FRI & SAT | THE FUNKY METERS at CERVANTES' | 2/7-2/8 Bassist George Porter Jr. and keyboardist Art Neville were part of legendary New Orleans funk group the Meters, who know pretty much everything there is to know about locking in a groove. The group pioneered the New Orleans funk sound in late '60s into the '70s. Since the original Meters broke up in 1977, the members went their separate ways and Neville joined the Neville Brothers and Porter later formed the Funky Meters with guitarist Brian Stoltz and drummer Russell Batiste. Expect some funky good times for the group's two-night stand at Cervantes' Masterpiece Ballroom this weekend.
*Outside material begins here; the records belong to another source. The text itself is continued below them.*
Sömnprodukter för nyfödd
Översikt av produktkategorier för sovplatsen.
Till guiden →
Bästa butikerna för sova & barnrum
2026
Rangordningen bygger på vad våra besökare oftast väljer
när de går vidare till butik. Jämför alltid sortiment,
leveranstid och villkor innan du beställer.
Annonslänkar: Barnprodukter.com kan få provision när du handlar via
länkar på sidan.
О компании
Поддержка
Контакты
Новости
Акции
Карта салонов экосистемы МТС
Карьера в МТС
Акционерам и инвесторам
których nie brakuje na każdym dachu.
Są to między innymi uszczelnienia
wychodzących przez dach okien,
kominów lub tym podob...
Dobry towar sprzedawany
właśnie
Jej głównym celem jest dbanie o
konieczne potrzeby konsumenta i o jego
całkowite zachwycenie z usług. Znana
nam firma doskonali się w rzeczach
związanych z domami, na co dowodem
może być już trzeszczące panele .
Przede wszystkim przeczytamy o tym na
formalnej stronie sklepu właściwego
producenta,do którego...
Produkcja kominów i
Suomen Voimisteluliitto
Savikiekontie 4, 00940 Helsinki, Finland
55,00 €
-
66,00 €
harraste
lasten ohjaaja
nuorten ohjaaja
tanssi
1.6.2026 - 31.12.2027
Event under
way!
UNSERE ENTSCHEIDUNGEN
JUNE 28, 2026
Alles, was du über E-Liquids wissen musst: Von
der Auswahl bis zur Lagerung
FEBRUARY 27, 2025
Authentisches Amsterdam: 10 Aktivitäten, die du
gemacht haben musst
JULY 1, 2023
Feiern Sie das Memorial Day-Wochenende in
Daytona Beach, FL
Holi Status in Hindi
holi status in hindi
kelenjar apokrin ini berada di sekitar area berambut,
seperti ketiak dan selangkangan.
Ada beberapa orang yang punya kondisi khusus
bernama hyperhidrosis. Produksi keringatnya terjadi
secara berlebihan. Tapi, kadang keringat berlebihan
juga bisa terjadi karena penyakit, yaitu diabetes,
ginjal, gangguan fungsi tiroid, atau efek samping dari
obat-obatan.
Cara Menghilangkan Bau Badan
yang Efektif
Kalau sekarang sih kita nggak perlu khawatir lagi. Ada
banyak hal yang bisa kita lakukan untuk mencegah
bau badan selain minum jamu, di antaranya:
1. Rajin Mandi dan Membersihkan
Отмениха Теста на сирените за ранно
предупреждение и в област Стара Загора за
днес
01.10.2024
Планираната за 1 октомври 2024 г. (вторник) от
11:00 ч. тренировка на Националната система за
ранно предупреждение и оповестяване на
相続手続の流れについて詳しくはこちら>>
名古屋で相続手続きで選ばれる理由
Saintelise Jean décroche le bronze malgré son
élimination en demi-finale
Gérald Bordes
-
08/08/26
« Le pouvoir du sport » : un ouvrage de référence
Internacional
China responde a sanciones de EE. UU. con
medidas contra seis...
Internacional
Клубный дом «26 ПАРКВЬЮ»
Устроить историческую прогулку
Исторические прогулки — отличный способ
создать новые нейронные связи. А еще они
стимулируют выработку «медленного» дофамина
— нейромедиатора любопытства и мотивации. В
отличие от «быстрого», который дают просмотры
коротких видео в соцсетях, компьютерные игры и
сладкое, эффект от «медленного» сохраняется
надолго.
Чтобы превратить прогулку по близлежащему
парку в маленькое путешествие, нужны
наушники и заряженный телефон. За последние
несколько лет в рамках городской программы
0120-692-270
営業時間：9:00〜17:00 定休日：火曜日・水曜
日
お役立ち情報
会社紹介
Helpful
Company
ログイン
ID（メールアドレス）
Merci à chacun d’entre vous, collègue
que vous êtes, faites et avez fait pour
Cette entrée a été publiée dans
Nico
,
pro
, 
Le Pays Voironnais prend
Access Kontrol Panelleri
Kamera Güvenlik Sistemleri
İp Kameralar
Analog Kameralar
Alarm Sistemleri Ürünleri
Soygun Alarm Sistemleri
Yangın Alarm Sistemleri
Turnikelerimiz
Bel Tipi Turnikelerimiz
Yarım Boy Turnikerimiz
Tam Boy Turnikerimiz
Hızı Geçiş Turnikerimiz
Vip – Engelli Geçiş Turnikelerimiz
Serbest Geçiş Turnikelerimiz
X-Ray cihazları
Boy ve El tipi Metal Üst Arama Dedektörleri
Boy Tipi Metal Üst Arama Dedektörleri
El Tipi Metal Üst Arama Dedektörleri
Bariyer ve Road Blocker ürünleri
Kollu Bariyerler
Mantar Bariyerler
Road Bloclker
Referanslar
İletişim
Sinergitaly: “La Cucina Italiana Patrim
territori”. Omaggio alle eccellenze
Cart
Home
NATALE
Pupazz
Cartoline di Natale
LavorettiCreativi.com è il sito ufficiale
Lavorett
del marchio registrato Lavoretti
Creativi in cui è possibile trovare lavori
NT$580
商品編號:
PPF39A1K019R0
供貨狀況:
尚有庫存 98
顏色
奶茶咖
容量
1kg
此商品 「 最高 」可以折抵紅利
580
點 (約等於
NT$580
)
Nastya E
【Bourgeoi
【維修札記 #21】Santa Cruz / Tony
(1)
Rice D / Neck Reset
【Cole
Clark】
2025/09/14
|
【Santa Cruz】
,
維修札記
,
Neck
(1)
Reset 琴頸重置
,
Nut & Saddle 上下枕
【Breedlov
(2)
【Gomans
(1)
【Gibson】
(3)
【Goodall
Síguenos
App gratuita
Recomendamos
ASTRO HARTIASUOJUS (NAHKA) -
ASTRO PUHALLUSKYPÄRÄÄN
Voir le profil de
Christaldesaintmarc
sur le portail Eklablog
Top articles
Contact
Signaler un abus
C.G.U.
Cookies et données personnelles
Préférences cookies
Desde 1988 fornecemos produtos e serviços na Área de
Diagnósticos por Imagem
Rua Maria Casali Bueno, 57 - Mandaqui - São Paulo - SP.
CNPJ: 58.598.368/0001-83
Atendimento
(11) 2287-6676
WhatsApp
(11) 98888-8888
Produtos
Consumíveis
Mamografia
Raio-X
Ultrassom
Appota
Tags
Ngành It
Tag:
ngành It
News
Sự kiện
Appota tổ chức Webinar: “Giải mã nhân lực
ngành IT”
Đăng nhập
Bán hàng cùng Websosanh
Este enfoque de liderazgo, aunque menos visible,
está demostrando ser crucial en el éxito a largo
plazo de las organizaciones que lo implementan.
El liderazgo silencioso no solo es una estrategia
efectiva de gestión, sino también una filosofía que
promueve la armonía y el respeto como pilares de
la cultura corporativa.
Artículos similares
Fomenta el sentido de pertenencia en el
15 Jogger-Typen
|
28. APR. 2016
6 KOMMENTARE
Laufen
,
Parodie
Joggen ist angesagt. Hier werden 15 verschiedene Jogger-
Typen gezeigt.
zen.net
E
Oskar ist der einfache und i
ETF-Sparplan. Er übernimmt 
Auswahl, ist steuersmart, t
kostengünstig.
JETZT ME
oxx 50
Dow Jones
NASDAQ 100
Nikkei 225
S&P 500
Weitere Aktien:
SAT | NORTH MISSISSIPPI ALLSTARS at GOTHIC THEATRE | 2/8/14 A Memphis-marinated trio featuring Luther and Cody Dickinson and bassist Chris Chew, the North Mississippi All-Stars hold a deep allegiance to their Delta blues forefathers while remaining open to experimentation. Inspired by the time-honored, hill-country standards of R.L. Burnside and Mississippi Fred McDowell (whose steak-bone slide playing was preserved for the Smithsonian in the late '50s by folklorist Alan Lomax), the All-Stars bring looped bottleneck beats, dub-reggae and electric washboard into the mix for a decidedly post-punk brand of thrash-blues-boogie. Hip-hooray, as the hippies all say. And while they indeed run the risk of offending purists and snobs alike, there are enough juke-joint flavorings, call-and-response vocals and gospel overtones on hand to delight the lion's share of folks who appreciate a little funk in their gutbucket. Only a musical segregationist could argue otherwise.